Although not demonstrated in this year’s Apple video, certain uses of sparse textures can make use of texture access counters to determine which regions should be made resident from frame to frame.
Metal’s SIMD-group instructions continue to get more powerful from year to year, and this release is no exception.
To complement the existing SIMD-group directional shuffle functions (
simd_shuffle_up), Metal on A15 Bionic includes the new
simd_shuffle_and_fill_down functions, which fill in the shifted-from vector indices from an ancillary data vector, rather than leaving them containing the values from the original vector.
This small but significant addition allows SIMD-groups to further exploit shared data without resorting to threadgroup memory. The example given in the video is a convolution kernel that is able to drastically reduce the number of required texture samples by shuffling sampled texel values from adjacent lanes as the convolution window slides over the image region being convolved by the threadgroup.
Similar functions have also been introduced for quadgroups: in addition to the
quad_shuffle_down functions introduced alongside A13 Bionic, the new
quad_shuffle_and_fill_down serve the same purpose as the SIMD-group functions described above.
While the updates in A15 Bionic seem incremental, they have the potential to unlock richer content and higher resolutions on the newly-launched generation of Apple devices. With the memory savings and bandwidth reduction afforded by lossily compressed textures and sparse textures, Metal on iOS continues to make techniques previously affordable only on the consoles and PCs of several years ago into the mobile space.

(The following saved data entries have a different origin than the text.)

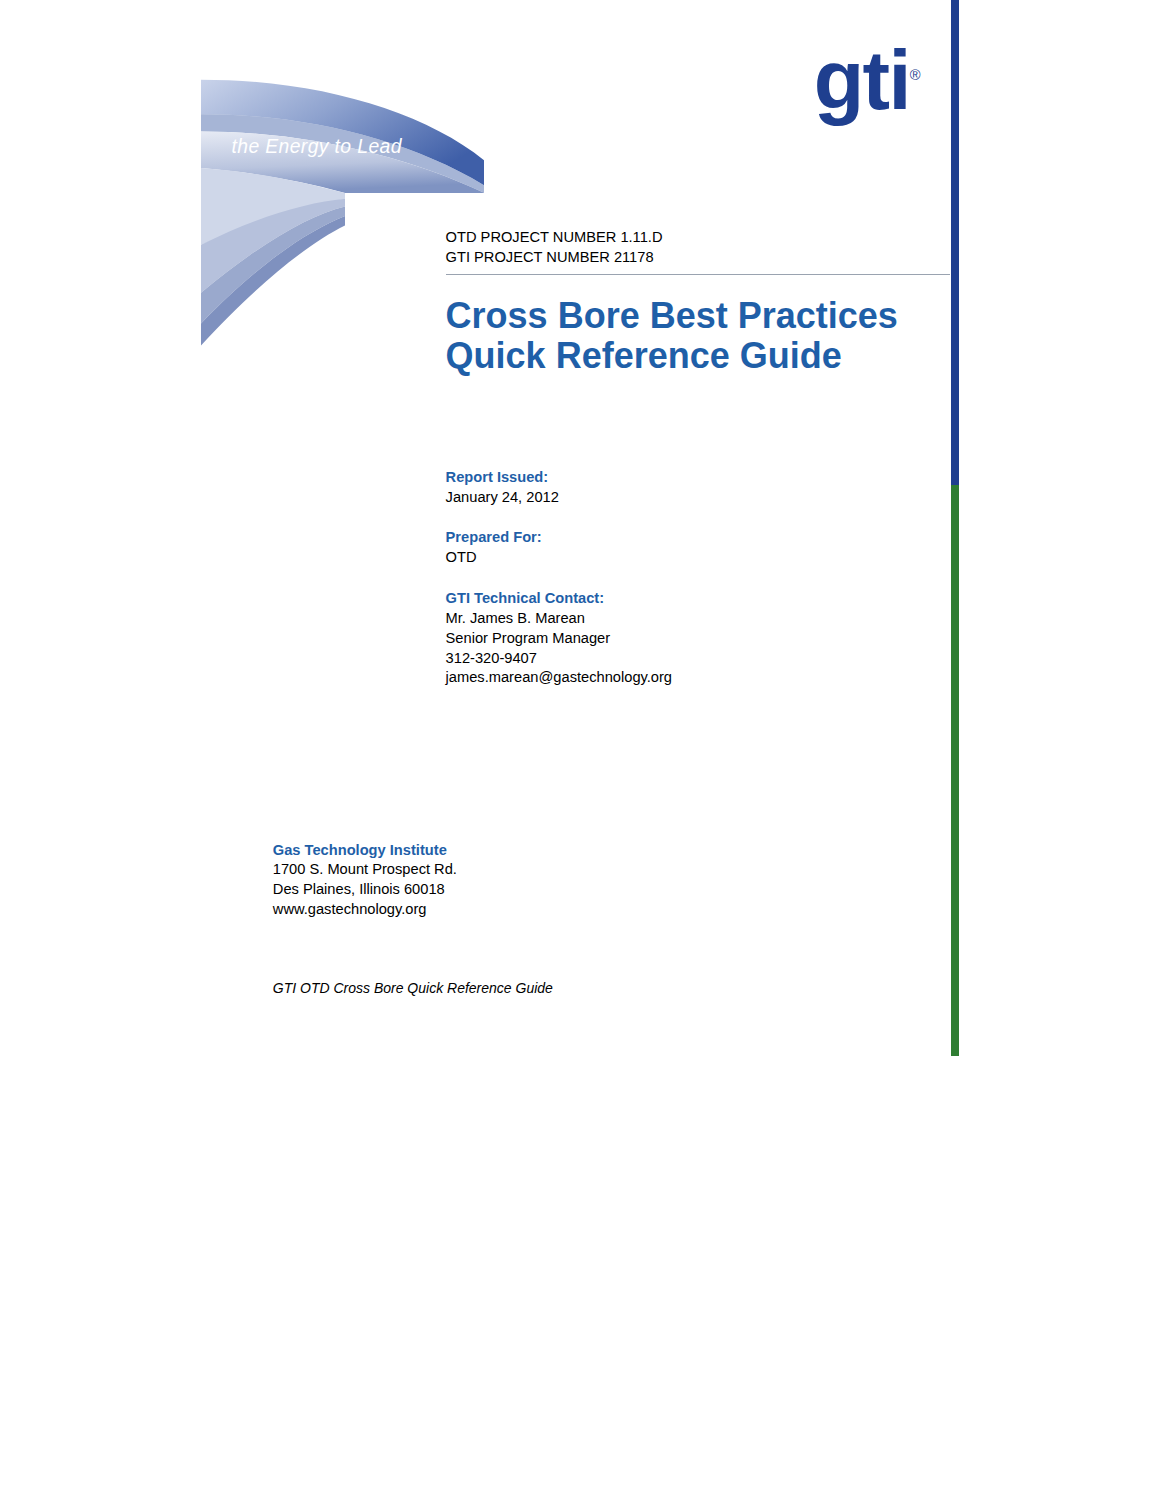gti®
the Energy to Lead
OTD PROJECT NUMBER 1.11.D
GTI PROJECT NUMBER 21178
Cross Bore Best Practices
Quick Reference Guide
Report Issued: January 24, 2012
Prepared For: OTD
GTI Technical Contact: Mr. James B. Marean
Senior Program Manager
312-320-9407
james.marean@gastechnology.org
Gas Technology Institute
1700 S. Mount Prospect Rd.
Des Plaines, Illinois 60018
www.gastechnology.org
GTI OTD Cross Bore Quick Reference Guide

- With the notable exception of linear textures, whose layout is transparent to client code and therefore not eligible for compression (this exemption includes buffer-backed textures); and texture buffers. ↩
2 thoughts on “Understanding Metal Enhancements in the A15 Bionic GPU”
And of course Apple, after proclaiming it is 100% behind the scientific community, cuts OpenCL with minimal support for those of us who actually do GPU computing. Does anyone know of a good source of examples using Metal to compute on the GPU?
I’ll surprise you. A good source of Metal compute sample codes is… Apple.